Collected data
== Segment start ==

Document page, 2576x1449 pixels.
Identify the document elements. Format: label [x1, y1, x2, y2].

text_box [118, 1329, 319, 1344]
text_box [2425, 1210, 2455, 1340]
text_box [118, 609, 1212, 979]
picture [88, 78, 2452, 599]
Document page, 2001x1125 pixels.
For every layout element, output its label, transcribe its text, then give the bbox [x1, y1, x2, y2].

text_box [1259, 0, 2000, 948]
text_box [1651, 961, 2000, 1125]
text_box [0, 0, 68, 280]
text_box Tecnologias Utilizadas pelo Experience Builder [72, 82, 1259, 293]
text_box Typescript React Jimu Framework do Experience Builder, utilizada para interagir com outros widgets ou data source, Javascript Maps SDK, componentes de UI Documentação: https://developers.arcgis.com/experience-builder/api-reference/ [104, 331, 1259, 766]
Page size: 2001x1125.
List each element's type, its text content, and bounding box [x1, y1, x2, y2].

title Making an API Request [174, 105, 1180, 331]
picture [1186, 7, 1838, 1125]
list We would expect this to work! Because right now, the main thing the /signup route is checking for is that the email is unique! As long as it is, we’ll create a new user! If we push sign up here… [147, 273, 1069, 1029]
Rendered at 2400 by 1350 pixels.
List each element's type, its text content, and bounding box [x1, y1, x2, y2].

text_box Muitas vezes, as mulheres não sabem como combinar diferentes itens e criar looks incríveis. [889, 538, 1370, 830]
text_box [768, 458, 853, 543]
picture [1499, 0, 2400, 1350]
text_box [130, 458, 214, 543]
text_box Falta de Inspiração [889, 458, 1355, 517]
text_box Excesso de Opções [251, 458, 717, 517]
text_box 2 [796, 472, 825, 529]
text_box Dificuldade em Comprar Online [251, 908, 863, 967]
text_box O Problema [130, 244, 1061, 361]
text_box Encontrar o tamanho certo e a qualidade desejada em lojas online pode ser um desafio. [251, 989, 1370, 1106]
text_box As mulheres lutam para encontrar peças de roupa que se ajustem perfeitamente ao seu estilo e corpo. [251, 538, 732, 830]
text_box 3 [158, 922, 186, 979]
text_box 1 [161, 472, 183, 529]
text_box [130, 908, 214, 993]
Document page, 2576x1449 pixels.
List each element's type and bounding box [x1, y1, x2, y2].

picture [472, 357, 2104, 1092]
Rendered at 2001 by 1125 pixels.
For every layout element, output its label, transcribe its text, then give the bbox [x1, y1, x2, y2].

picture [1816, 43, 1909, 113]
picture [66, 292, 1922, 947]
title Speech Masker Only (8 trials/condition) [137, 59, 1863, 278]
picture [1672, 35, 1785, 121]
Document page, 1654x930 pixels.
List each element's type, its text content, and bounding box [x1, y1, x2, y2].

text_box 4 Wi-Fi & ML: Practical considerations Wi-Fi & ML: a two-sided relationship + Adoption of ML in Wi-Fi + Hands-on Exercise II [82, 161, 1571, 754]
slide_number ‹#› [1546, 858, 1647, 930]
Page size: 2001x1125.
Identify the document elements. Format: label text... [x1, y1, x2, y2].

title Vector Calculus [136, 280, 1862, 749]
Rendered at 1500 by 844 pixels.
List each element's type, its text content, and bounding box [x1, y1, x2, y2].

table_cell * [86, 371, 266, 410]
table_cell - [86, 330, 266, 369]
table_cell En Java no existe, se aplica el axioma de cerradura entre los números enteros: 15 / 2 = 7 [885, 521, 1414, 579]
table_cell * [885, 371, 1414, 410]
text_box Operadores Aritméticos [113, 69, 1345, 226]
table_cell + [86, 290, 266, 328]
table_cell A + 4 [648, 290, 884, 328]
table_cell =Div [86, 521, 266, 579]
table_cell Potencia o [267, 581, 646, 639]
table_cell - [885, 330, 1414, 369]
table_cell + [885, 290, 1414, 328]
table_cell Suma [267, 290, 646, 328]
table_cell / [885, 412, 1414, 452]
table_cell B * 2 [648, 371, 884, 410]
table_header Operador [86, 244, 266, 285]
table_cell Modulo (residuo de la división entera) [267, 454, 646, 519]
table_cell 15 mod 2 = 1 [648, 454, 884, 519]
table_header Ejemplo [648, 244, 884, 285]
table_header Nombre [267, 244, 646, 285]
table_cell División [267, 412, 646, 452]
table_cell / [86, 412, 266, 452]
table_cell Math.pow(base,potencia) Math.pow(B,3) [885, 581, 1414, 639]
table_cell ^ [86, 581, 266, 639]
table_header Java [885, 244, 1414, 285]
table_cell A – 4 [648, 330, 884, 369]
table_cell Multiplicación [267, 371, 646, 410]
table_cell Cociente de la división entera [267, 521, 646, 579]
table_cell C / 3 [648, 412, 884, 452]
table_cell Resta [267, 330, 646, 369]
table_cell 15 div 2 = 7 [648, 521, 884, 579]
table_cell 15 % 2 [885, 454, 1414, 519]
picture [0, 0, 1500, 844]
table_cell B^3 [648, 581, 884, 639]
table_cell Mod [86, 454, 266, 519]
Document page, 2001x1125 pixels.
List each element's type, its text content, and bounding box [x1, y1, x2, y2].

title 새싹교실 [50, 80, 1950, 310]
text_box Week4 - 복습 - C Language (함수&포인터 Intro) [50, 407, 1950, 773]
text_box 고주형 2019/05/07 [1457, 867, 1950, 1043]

== Segment end ==

=== Task prompt ===
Down to the last line, return the data above exactly.

=== Response area ===
Document page, 2576x1449 pixels.
Identify the document elements. Format: label [x1, y1, x2, y2].

text_box [118, 1329, 319, 1344]
text_box [2425, 1210, 2455, 1340]
text_box [118, 609, 1212, 979]
picture [88, 78, 2452, 599]
Document page, 2001x1125 pixels.
For every layout element, output its label, transcribe its text, then give the bbox [x1, y1, x2, y2].

text_box [1259, 0, 2000, 948]
text_box [1651, 961, 2000, 1125]
text_box [0, 0, 68, 280]
text_box Tecnologias Utilizadas pelo Experience Builder [72, 82, 1259, 293]
text_box Typescript React Jimu Framework do Experience Builder, utilizada para interagir com outros widgets ou data source, Javascript Maps SDK, componentes de UI Documentação: https://developers.arcgis.com/experience-builder/api-reference/ [104, 331, 1259, 766]
Page size: 2001x1125.
List each element's type, its text content, and bounding box [x1, y1, x2, y2].

title Making an API Request [174, 105, 1180, 331]
picture [1186, 7, 1838, 1125]
list We would expect this to work! Because right now, the main thing the /signup route is checking for is that the email is unique! As long as it is, we’ll create a new user! If we push sign up here… [147, 273, 1069, 1029]
Rendered at 2400 by 1350 pixels.
List each element's type, its text content, and bounding box [x1, y1, x2, y2].

text_box Muitas vezes, as mulheres não sabem como combinar diferentes itens e criar looks incríveis. [889, 538, 1370, 830]
text_box [768, 458, 853, 543]
picture [1499, 0, 2400, 1350]
text_box [130, 458, 214, 543]
text_box Falta de Inspiração [889, 458, 1355, 517]
text_box Excesso de Opções [251, 458, 717, 517]
text_box 2 [796, 472, 825, 529]
text_box Dificuldade em Comprar Online [251, 908, 863, 967]
text_box O Problema [130, 244, 1061, 361]
text_box Encontrar o tamanho certo e a qualidade desejada em lojas online pode ser um desafio. [251, 989, 1370, 1106]
text_box As mulheres lutam para encontrar peças de roupa que se ajustem perfeitamente ao seu estilo e corpo. [251, 538, 732, 830]
text_box 3 [158, 922, 186, 979]
text_box 1 [161, 472, 183, 529]
text_box [130, 908, 214, 993]
Document page, 2576x1449 pixels.
List each element's type and bounding box [x1, y1, x2, y2].

picture [472, 357, 2104, 1092]
Rendered at 2001 by 1125 pixels.
For every layout element, output its label, transcribe its text, then give the bbox [x1, y1, x2, y2].

picture [1816, 43, 1909, 113]
picture [66, 292, 1922, 947]
title Speech Masker Only (8 trials/condition) [137, 59, 1863, 278]
picture [1672, 35, 1785, 121]
Document page, 1654x930 pixels.
List each element's type, its text content, and bounding box [x1, y1, x2, y2].

text_box 4 Wi-Fi & ML: Practical considerations Wi-Fi & ML: a two-sided relationship + Adoption of ML in Wi-Fi + Hands-on Exercise II [82, 161, 1571, 754]
slide_number ‹#› [1546, 858, 1647, 930]
Page size: 2001x1125.
Identify the document elements. Format: label text... [x1, y1, x2, y2].

title Vector Calculus [136, 280, 1862, 749]
Rendered at 1500 by 844 pixels.
List each element's type, its text content, and bounding box [x1, y1, x2, y2].

table_cell * [86, 371, 266, 410]
table_cell - [86, 330, 266, 369]
table_cell En Java no existe, se aplica el axioma de cerradura entre los números enteros: 15 / 2 = 7 [885, 521, 1414, 579]
table_cell * [885, 371, 1414, 410]
text_box Operadores Aritméticos [113, 69, 1345, 226]
table_cell + [86, 290, 266, 328]
table_cell A + 4 [648, 290, 884, 328]
table_cell =Div [86, 521, 266, 579]
table_cell Potencia o [267, 581, 646, 639]
table_cell - [885, 330, 1414, 369]
table_cell + [885, 290, 1414, 328]
table_cell Suma [267, 290, 646, 328]
table_cell / [885, 412, 1414, 452]
table_cell B * 2 [648, 371, 884, 410]
table_header Operador [86, 244, 266, 285]
table_cell Modulo (residuo de la división entera) [267, 454, 646, 519]
table_cell 15 mod 2 = 1 [648, 454, 884, 519]
table_header Ejemplo [648, 244, 884, 285]
table_header Nombre [267, 244, 646, 285]
table_cell División [267, 412, 646, 452]
table_cell / [86, 412, 266, 452]
table_cell Math.pow(base,potencia) Math.pow(B,3) [885, 581, 1414, 639]
table_cell ^ [86, 581, 266, 639]
table_header Java [885, 244, 1414, 285]
table_cell A – 4 [648, 330, 884, 369]
table_cell Multiplicación [267, 371, 646, 410]
table_cell Cociente de la división entera [267, 521, 646, 579]
table_cell C / 3 [648, 412, 884, 452]
table_cell Resta [267, 330, 646, 369]
table_cell 15 div 2 = 7 [648, 521, 884, 579]
table_cell 15 % 2 [885, 454, 1414, 519]
picture [0, 0, 1500, 844]
table_cell B^3 [648, 581, 884, 639]
table_cell Mod [86, 454, 266, 519]
Document page, 2001x1125 pixels.
List each element's type, its text content, and bounding box [x1, y1, x2, y2].

title 새싹교실 [50, 80, 1950, 310]
text_box Week4 - 복습 - C Language (함수&포인터 Intro) [50, 407, 1950, 773]
text_box 고주형 2019/05/07 [1457, 867, 1950, 1043]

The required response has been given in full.